In Norfolk, both Hopkins and Stearne were questioned by justices of the assizes about the torturing and fees. Hopkins was asked if methods of investigation did not make the finders themselves witches, and if with all his knowledge did he not also have a secret, or had used "unlawful courses of torture". By the time this court session resumed in 1647, Stearne and Hopkins had retired, Hopkins to Manningtree and Stearne to Bury St Edmunds.

===Colonial impact===
Hopkins's witch-hunting methods were outlined in his book The Discovery of Witches, which was published in 1647. These practices were recommended in law books. During the year following the publication of Hopkins's book, trials and executions for witchcraft began in the New England colonies with the hanging of Alse Young of Windsor, Connecticut, on May 26, 1647, followed by the conviction of Margaret Jones. As described in the journal of Governor John Winthrop, the evidence assembled against Margaret Jones was gathered by the use of Hopkins's techniques of "searching" and "watching".

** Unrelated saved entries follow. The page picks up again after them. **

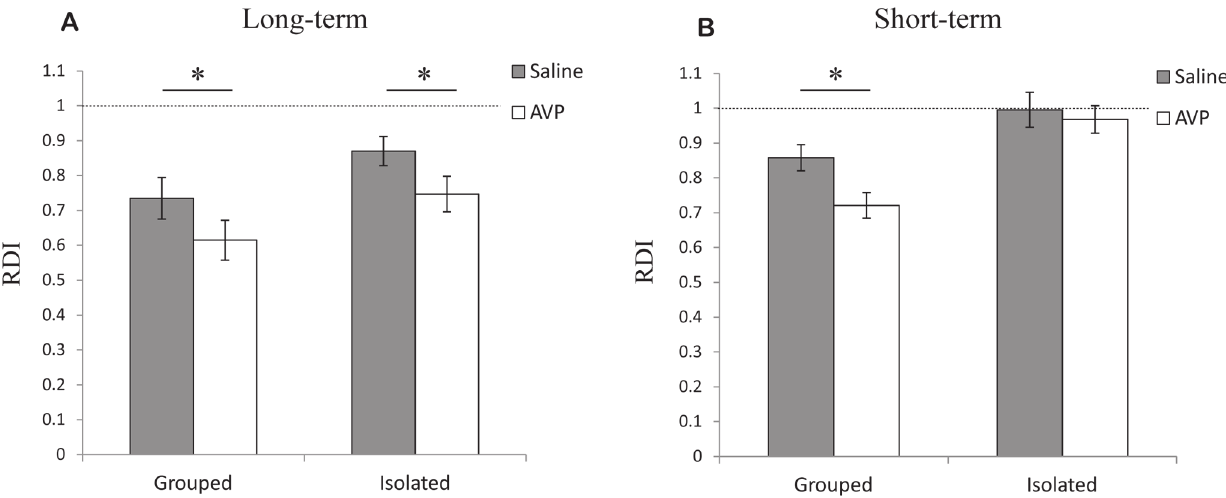
Figure 5. Arginine-vasopressin (AVP) administration affected the impairment induced by social isolation in long-, but not in short- term SRM (mean ± SEM). A) RDI values of two 5 min encounters with the same juvenile 120 min apart. Male rats from group housing (left, n=11) and socially isolated rats (right, n=20) were given either saline (grey bars) or AVP (empty bars) subcutaneously 1 min after the first encounter. In both housing conditions AVP administration significantly reduced the RDI compared to saline administration, showing SRM improvement. Paired t-test: * p , 0.05. B) RDI values of two 2 min encounters with the same juvenile 60 min apart. Male rats from group housing (left, n=7) and socially isolated rats (right, n=8) received either saline (grey bars) or AVP (empty bars) subcutaneously as above. In contrast to long-term SRM (a), AVP administration significantly improved short-term SRM compared to saline administration only in rats from group housing. No improvement was observed in socially isolated animals. Paired t-test: * p ,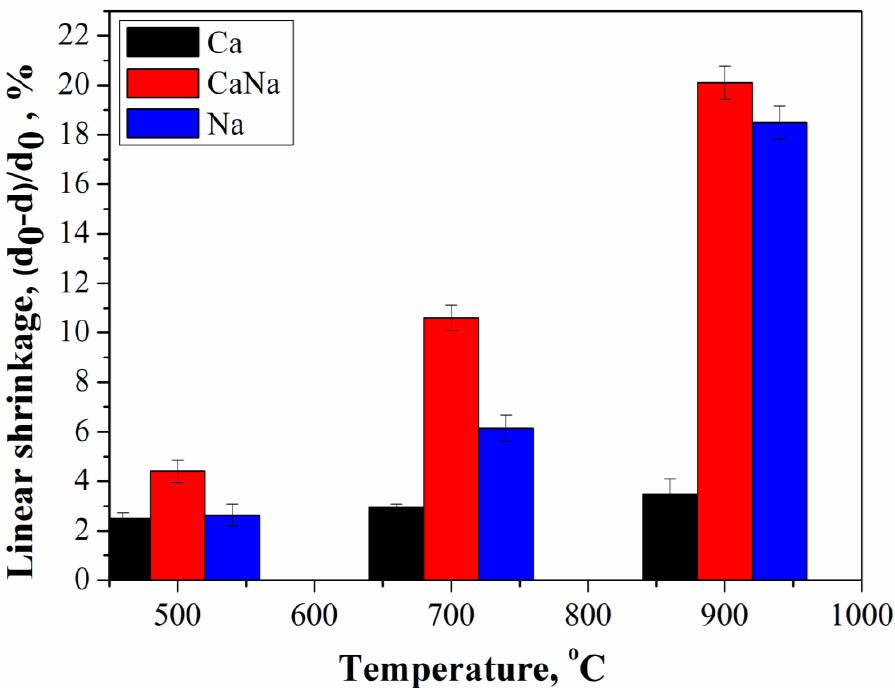
Figure 6. Linear shrinkage of ceramic samples obtained by annealing of cement-salt stone in the temperature range of 500 – 900 °C.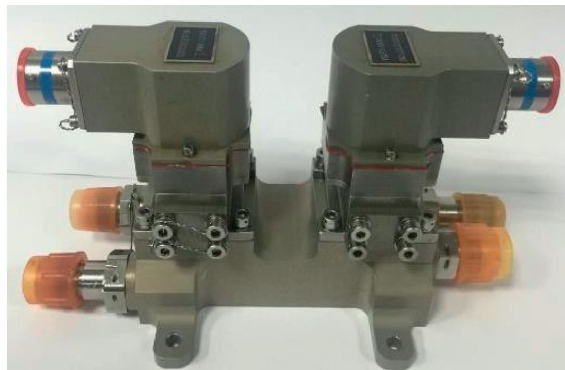
Figure 16: Te new brake pressure servo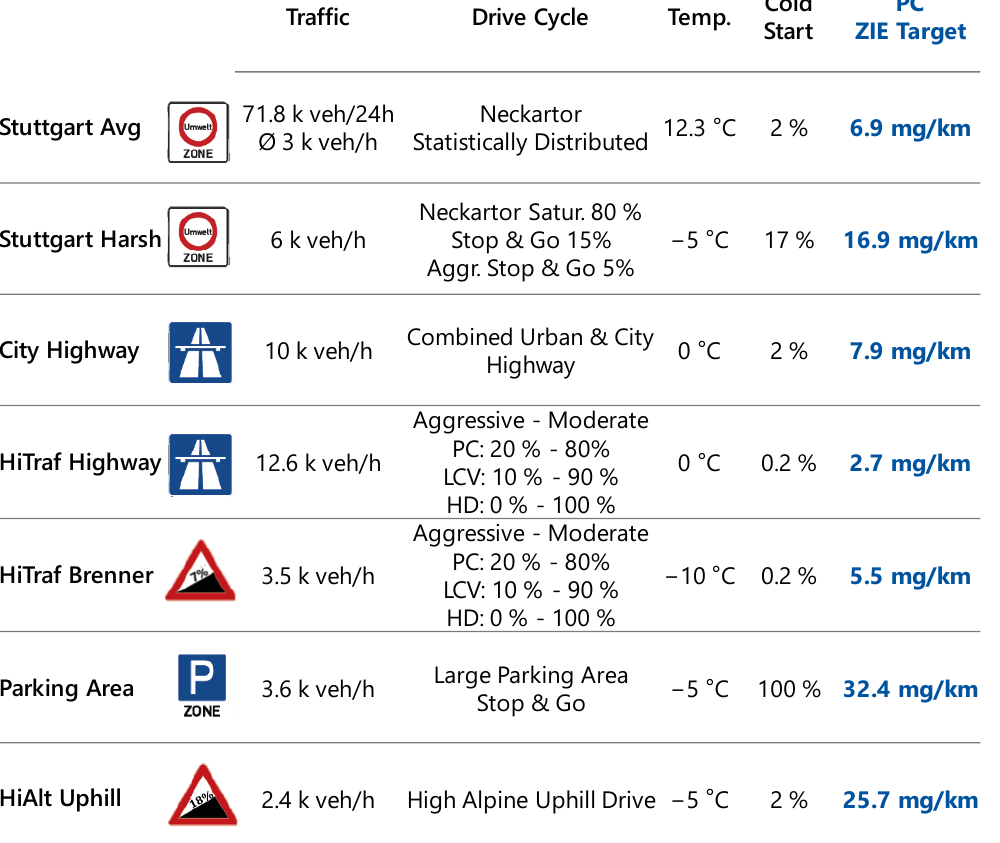
Figure 7. Zero-Impact Emissions test matrix with individual boundary conditions and targets for passenger cars (blue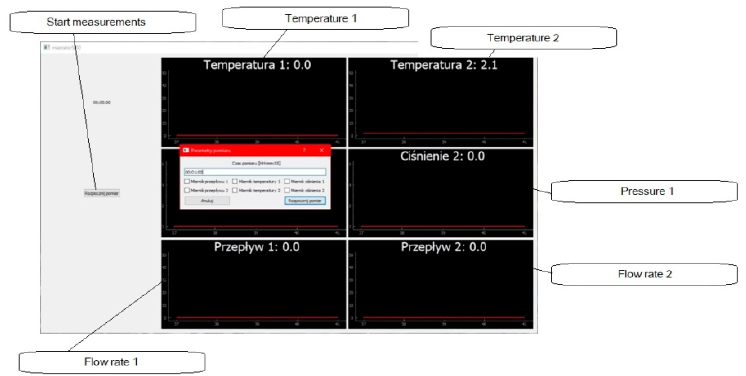
Figure 7. The main window of the measurement application with the “Measurement parameters” window (in Polish).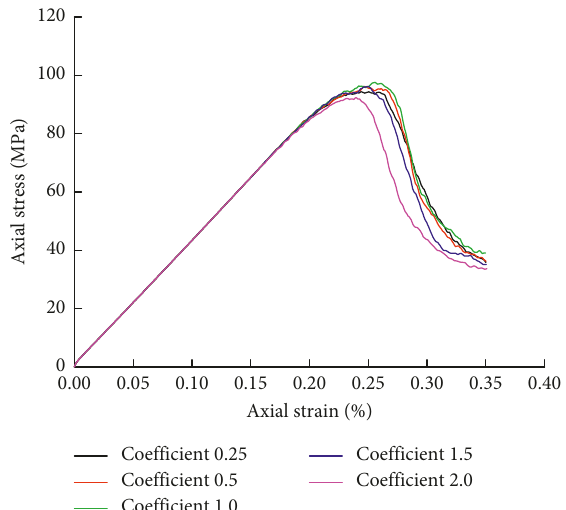
Figure 15: Axial stress-strain curves from uniaxial compression tests for the different coefficients of the friction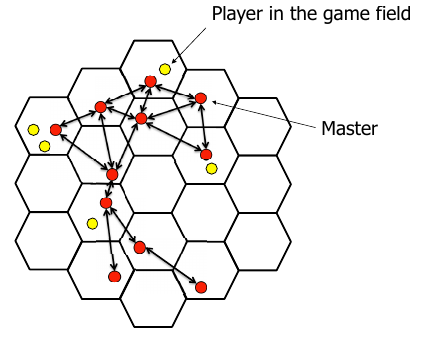
Fig. 4. Communication with masters of adjacent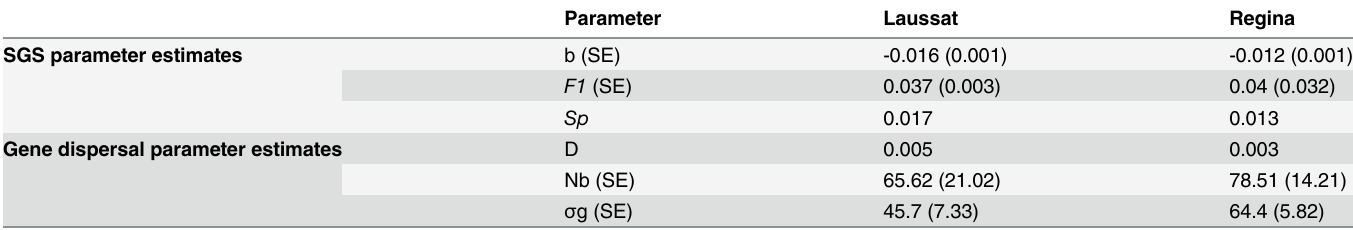
Table 2. SGS and gene dispersal parameters estimated by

Jones's execution was the first in a witch hunt that lasted in New England from 1648 until 1663. About eighty people throughout New England were accused of practising witchcraft during that period, of whom fifteen women and two men were executed. Some of Hopkins's methods were employed during the Salem Witch Trials, which occurred primarily in Salem, Massachusetts in 1692–93. These trials resulted in 150 imprisonments and 19 executions for witchcraft, most by hanging. One man, Giles Corey, was pressed to death for refusing to plead.

==Death and legacy==

Matthew Hopkins died at his home in Manningtree, Essex, on 12 August 1647, probably of pleural tuberculosis. He was buried a few hours after his death in the graveyard of the Church of St Mary at Mistley Heath. In the words of historian Malcolm Gaskill, Matthew Hopkins "lives on as an anti-hero and bogeyman – utterly ethereal, endlessly malleable". According to historian Rossell Hope Robbins, Hopkins "acquired an evil reputation which in later days made his name synonymous with fingerman or informer paid by authorities to commit perjury".

What historian James Sharpe has characterised as a "pleasing legend" grew up around the circumstances of Hopkins's death, according to which he was subjected to his own swimming test and executed as a witch, but the parish registry at Mistley confirms his burial there.